School of Mathematics, Statistics & Computer Science

The sky is the limit for UKZN Statistics lecturer Dr Jesca Batidzirai.

Passionate Advocate for Women in STEM Bags PhD… and Twin Boys!

Despite becoming a mother to twin boys at a crucial stage in her academic journey, Pietermaritzburg lecturer Dr Jesca Batidzirai graduated with a PhD in Statistics!

A passionate advocate for women in Science, Batidzirai explained the context of her research: ‘Timing of marriage and marriage dissolution are key determinants of the psychological wellbeing and health of adults and children involved in these events,’ she said. ‘Evidence suggests that early marriages and marital dissolutions may increase the rates of stress, depression, high blood pressure, anxiety, aggression, suicidal thoughts and many other mental health disorders.

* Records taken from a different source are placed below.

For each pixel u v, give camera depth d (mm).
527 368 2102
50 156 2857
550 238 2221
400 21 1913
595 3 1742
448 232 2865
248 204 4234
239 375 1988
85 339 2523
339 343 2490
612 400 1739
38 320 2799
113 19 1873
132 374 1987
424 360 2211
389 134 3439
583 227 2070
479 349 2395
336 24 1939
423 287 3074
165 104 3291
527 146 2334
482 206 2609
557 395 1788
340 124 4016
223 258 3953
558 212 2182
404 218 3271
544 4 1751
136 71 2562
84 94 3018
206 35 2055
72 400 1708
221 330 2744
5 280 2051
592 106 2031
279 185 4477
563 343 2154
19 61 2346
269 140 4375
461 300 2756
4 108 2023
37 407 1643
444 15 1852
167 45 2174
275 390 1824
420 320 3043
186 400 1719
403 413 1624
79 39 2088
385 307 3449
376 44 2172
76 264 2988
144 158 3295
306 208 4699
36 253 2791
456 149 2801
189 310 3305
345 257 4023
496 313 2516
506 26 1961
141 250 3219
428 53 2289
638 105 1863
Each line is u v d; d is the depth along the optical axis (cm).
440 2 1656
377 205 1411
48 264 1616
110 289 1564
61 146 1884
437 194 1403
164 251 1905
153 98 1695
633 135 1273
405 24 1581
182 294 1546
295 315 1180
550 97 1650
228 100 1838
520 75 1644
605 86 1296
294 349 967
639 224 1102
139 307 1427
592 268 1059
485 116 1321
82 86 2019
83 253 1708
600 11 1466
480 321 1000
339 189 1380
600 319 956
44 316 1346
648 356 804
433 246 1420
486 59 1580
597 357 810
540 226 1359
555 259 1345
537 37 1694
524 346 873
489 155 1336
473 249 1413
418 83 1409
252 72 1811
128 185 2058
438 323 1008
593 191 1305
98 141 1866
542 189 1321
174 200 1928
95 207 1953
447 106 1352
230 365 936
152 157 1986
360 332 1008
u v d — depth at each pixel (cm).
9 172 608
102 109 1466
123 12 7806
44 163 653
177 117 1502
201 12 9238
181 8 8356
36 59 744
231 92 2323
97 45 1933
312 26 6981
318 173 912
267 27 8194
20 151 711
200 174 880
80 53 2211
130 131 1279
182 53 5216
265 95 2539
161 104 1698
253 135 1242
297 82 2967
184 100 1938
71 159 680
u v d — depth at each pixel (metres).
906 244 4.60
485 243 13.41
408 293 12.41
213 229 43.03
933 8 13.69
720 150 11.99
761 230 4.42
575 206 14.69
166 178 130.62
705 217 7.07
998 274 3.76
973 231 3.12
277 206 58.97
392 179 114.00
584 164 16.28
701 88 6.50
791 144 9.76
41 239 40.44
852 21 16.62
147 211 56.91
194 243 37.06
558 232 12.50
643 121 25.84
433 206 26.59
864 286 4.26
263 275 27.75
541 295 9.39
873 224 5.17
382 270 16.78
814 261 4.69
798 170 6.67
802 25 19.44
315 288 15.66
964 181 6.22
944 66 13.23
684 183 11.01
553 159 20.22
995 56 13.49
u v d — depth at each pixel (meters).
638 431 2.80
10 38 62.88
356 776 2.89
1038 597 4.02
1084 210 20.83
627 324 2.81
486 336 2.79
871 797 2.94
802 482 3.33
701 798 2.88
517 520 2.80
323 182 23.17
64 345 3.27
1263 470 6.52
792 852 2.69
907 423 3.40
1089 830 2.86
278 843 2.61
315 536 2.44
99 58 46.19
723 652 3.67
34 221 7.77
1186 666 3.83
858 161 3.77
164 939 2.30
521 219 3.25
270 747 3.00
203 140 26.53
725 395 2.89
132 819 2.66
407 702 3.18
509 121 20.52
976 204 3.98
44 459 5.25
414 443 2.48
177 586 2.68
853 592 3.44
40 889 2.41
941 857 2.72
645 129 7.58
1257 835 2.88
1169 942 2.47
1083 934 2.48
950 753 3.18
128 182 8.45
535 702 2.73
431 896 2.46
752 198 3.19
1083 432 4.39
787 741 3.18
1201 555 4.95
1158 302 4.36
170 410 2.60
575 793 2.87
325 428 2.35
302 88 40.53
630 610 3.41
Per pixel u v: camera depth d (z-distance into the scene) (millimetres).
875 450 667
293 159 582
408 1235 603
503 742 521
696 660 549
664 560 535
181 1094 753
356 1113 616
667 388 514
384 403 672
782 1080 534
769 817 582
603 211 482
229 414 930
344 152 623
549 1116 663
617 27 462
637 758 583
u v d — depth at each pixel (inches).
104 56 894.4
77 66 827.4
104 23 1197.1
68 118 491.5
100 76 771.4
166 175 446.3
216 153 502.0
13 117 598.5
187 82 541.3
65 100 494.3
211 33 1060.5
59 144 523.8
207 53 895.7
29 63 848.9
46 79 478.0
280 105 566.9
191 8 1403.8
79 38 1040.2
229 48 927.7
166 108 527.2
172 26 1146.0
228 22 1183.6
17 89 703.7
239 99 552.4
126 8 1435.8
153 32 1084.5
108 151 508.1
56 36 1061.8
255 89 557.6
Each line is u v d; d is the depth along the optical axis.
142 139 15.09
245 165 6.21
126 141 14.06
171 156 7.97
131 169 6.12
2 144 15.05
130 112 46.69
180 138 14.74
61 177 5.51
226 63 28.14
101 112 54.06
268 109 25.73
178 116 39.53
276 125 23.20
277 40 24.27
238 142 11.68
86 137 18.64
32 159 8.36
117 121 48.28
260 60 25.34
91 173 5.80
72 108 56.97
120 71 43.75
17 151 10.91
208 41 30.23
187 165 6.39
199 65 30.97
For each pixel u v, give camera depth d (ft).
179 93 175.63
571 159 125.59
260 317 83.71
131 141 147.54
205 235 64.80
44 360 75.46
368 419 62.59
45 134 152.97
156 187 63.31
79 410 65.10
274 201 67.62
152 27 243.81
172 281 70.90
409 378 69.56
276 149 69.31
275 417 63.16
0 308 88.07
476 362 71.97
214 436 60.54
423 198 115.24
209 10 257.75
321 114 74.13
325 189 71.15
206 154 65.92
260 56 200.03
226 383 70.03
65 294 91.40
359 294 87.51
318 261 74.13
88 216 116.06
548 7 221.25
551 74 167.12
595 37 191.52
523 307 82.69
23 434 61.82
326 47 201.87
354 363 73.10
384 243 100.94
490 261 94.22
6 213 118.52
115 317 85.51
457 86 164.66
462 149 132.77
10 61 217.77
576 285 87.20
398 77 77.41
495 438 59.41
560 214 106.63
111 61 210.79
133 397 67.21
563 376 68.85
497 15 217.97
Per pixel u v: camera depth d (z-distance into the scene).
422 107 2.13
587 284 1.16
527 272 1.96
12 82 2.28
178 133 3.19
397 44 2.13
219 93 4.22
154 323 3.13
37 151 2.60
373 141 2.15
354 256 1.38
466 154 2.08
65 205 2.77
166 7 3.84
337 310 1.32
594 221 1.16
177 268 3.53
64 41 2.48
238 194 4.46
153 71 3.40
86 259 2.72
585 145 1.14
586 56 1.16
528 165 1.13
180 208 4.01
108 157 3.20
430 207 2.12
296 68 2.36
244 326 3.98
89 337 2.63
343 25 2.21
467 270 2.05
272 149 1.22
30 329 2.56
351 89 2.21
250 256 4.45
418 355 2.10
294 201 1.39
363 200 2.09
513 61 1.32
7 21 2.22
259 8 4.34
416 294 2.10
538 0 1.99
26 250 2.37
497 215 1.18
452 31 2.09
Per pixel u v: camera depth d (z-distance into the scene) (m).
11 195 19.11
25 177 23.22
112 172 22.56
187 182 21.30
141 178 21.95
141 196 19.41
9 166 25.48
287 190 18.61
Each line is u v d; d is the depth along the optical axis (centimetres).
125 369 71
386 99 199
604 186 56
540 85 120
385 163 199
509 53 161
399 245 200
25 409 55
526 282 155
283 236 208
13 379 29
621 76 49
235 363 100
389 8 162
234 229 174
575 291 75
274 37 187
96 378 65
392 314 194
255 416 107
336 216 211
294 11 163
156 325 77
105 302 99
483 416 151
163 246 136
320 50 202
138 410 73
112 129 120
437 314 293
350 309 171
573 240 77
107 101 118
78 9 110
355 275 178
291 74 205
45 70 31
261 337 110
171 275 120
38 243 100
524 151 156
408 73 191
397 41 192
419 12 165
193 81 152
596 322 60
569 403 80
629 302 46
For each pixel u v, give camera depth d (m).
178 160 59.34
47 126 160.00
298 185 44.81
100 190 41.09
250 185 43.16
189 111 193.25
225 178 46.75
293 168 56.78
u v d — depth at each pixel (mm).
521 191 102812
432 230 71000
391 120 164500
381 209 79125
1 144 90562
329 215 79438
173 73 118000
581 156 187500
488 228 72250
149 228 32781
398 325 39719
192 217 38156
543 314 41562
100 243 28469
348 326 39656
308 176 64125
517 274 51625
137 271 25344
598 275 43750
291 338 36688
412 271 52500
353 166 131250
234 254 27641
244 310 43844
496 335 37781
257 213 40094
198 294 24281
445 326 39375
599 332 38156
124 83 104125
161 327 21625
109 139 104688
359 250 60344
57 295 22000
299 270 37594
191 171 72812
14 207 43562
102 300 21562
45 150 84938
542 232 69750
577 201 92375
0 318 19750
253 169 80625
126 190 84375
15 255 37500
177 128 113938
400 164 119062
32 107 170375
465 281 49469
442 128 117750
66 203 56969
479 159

‘Extensions to statistical models proposed in my PhD include the multivariate discrete-time multi-state model with multiple recurrent transitions. In addition to determining factors associated with each transition into or out of a marriage, the model helps to measure the interdependencies between these transitions simultaneously, to be able to understand the likelihood of experiencing a marital dissolution given the time of entry into a marriage, and vice-versa.’

Batidzirai was a recipient of the prestigious Wellcome Trust funded DELTAS Sub-Saharan Africa Advanced Consortium for Biostatistics (SSACAB) grant, and part of her work was published in an internationally accredited high impact journal. She has presented her research in countries such as Australia, Spain, Ghana, Malawi, Namibia, Tanzania, Botswana, Mozambique and Zimbabwe.

‘Growing up in a family with more boys than girls, I learned to tackle life’s challenges with the same resilience and strength as my male counterparts,’ said Batidzirai. ‘This environment shaped my mindset, instilling in me the belief that gender should never limit one’s ability to overcome obstacles and achieve success.

‘At secondary school, science subjects were riddled with gender biases, with males often dominating in the field. It was not uncommon for a science class of around 55 students to have only a handful of girls. Determined to challenge this norm, I set out to prove that gender is no barrier to academic achievement.’

Batidzirai’s goal is clear: to inspire and motivate girls to pursue their academic passions without hesitation and regardless of societal biases. ‘This drive has fuelled my career path as a dedicated researcher and lecturer with a keen interest in the mental health and wellbeing of women,’ she said.

Batidzirai, who is a member of the International Biometric Society (IBS), South African Statistical Association (SASA) and the Southern African Mathematical Association (SAMSA), is currently supervising two PhD students and four master’s students and has previously supervised to completion three master’s and 12 honours degree students. She has research collaborations in America, Malawi, Ghana, Botswana and Zimbabwe where she has published more than 12 publications outside her PhD, using advanced statistical models to address public health issues, with the aim of improving the welfare of women and children.

Batidzirai has also participated in programmes with the University of Harvard TH Chan’s School of Public Health where biostatistics is used to accelerate health research globally including several collaborative projects across Africa. She aims to continue empowering female statisticians through teaching, supervision, collaborations and networking.

Batidzirai paid tribute to her parents and credited her children as her greatest inspiration – although she is the first to admit that having twin boys while in the throes of her PhD was not easy! She also thanked her supervisors, Professor Samuel Manda and Professor Henry Mwambi for their tremendous support.

‘From the word go, I noticed that Jesca was passionate about statistics and its application to real life problems,’ said Mwambi. ‘It was therefore not a surprise that she managed to tackle a very interesting real problem on the formation and dissolution of marital unions under the realm of multivariate discrete-time survival with recurrent event models, despite the hurdles she encountered on the way. I am sure she will be a good example and mentor to other upcoming female statisticians to aim for higher achievements in their studies, a role she has already taken on.’

Said Batidzirai: ‘As a UKZN academic employee, it was natural for me to pursue my PhD at the University where knowledgeable supervisors who are experts in my field are readily accessible.

‘Moreover, UKZN provided invaluable support throughout my doctoral journey, ensuring its successful completion. I loved and enjoyed the environment as it gave me an opportunity to conduct some ground-breaking statistical research that contributed significantly to the improvement of the health and wellbeing of society.’